> _Exercise instructions_
Please write out a passage of the vmalert commit notes below verbatim, starting at the words "Series generated by" and ending after the words "more precise.".

The field `Start` now identifies the moment alert became `FIRING`.

The split is needed in order to distinguish these two moments
in the API responses for alerts.

Signed-off-by: hagen1778 <roman@victoriametrics.com>

* vmalert: support specific moment of time for rules evaluation

The Querier interface was extended to accept a new argument
used as a timestamp at which evaluation should be made.

It is needed to align rules execution time within the group.

Signed-off-by: hagen1778 <roman@victoriametrics.com>

* vmalert: mark disappeared series as stale

Series generated by alerting rules, which were sent to remote write
now will be marked as stale if they will disappear on the next
evaluation. This would make ALERTS and ALERTS_FOR_TIME series
more precise.

Signed-off-by: hagen1778 <roman@victoriametrics.com>

* wip

Signed-off-by: hagen1778 <roman@victoriametrics.com>

* vmalert: evaluate rules at fixed timestamp

Before, time at which rules were evaluated was calculated
right before rule execution. The change makes sure
that timestamp is calculated only once per evalution round
and all rules are using the same timestamp.

It also updates the logic of resending of already resolved
alert notification.

> _Data shown_
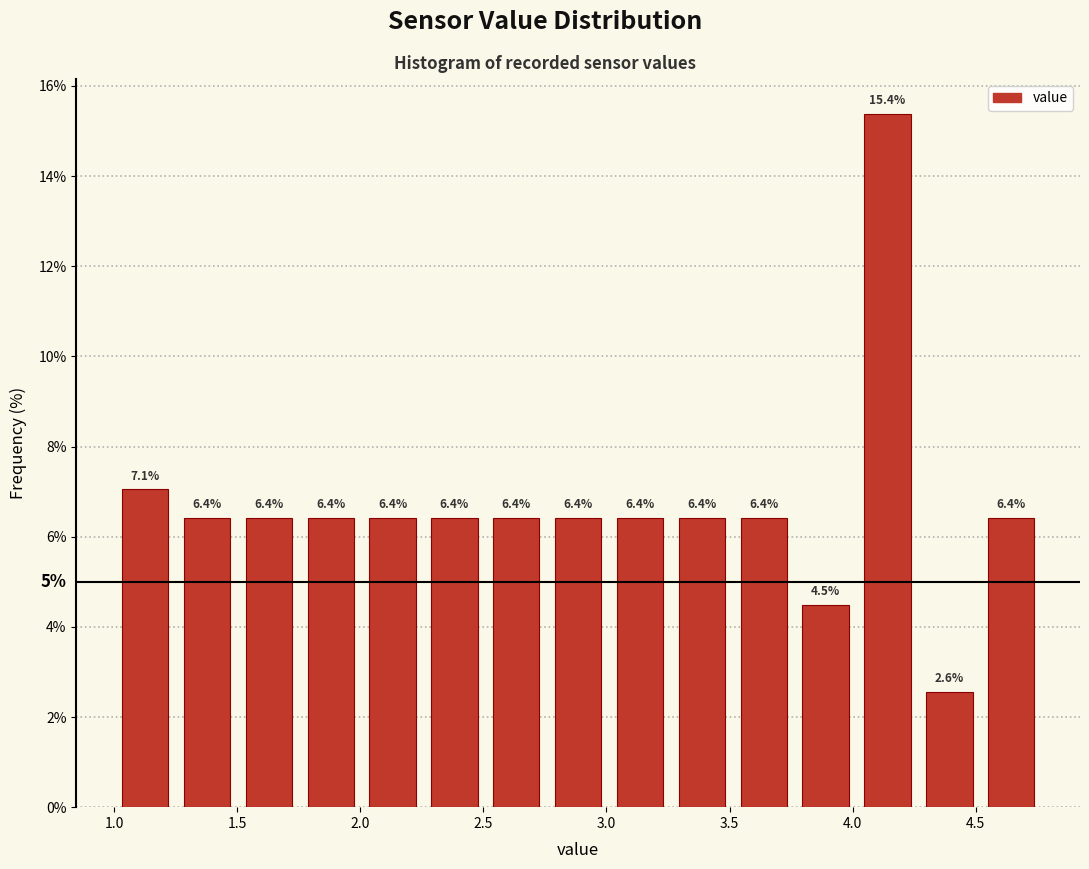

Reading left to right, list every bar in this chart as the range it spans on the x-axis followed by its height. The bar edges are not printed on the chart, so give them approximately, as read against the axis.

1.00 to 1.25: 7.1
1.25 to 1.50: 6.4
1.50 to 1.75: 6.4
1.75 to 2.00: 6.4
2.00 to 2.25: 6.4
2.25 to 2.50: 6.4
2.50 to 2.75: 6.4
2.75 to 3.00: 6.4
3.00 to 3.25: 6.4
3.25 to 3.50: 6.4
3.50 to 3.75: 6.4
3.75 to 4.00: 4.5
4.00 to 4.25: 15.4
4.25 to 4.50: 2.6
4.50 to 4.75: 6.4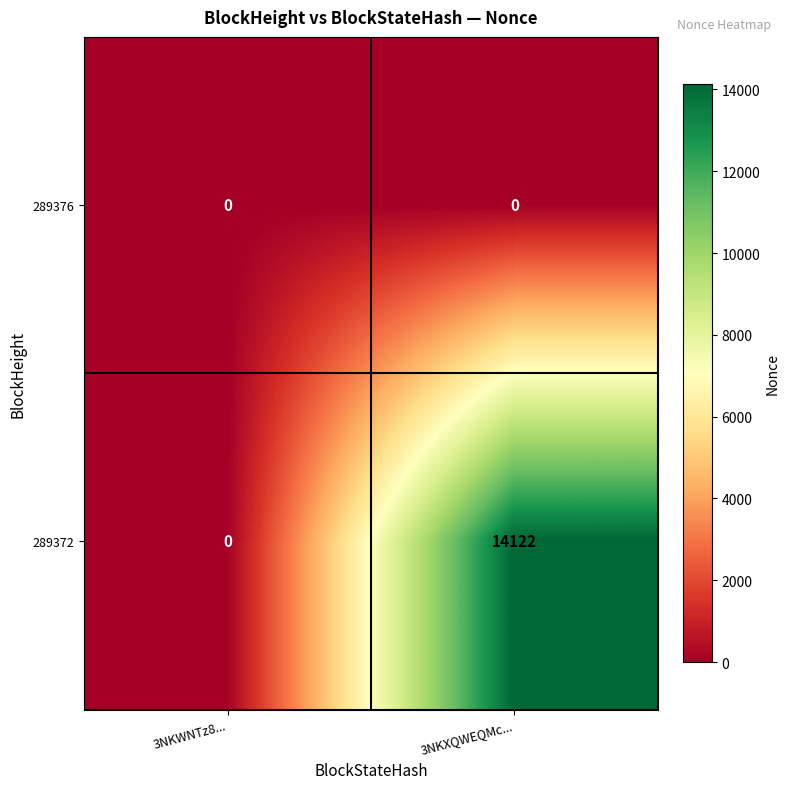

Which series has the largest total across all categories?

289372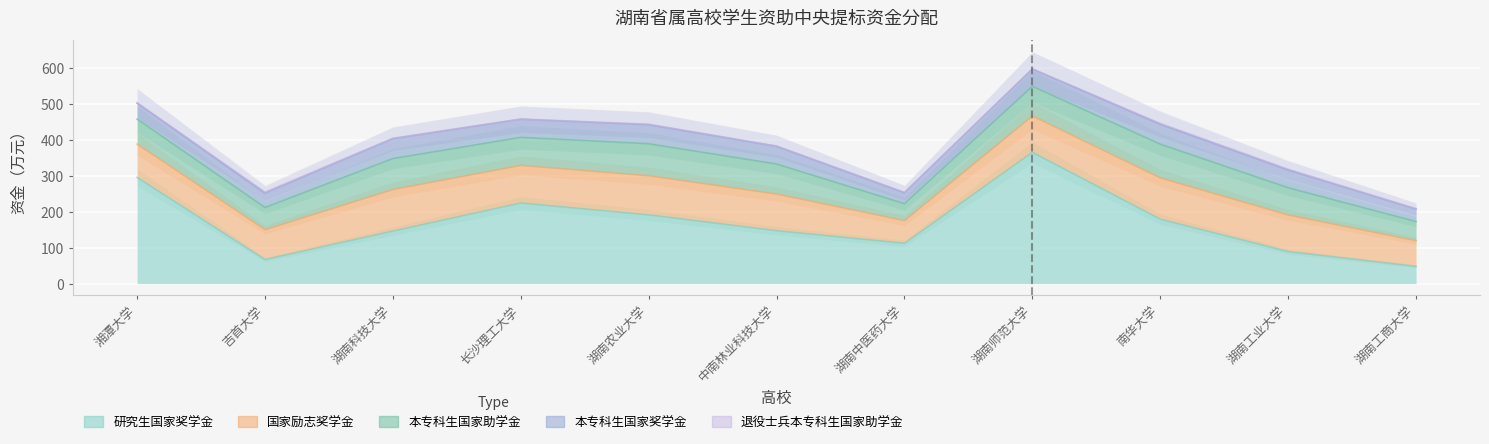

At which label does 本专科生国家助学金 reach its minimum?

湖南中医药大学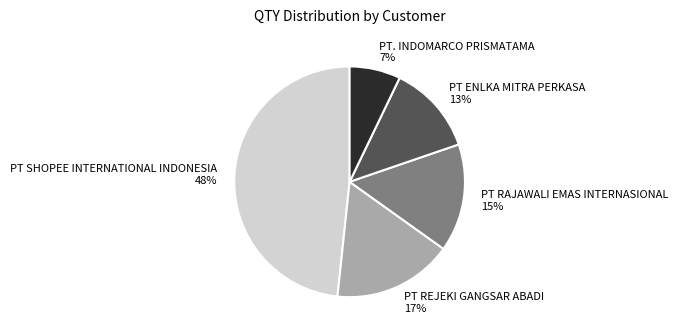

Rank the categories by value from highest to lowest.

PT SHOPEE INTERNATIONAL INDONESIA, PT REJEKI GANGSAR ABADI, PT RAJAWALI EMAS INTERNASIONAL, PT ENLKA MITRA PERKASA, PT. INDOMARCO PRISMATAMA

> _The answer_
Series generated by alerting rules, which were sent to remote write
now will be marked as stale if they will disappear on the next
evaluation. This would make ALERTS and ALERTS_FOR_TIME series
more precise.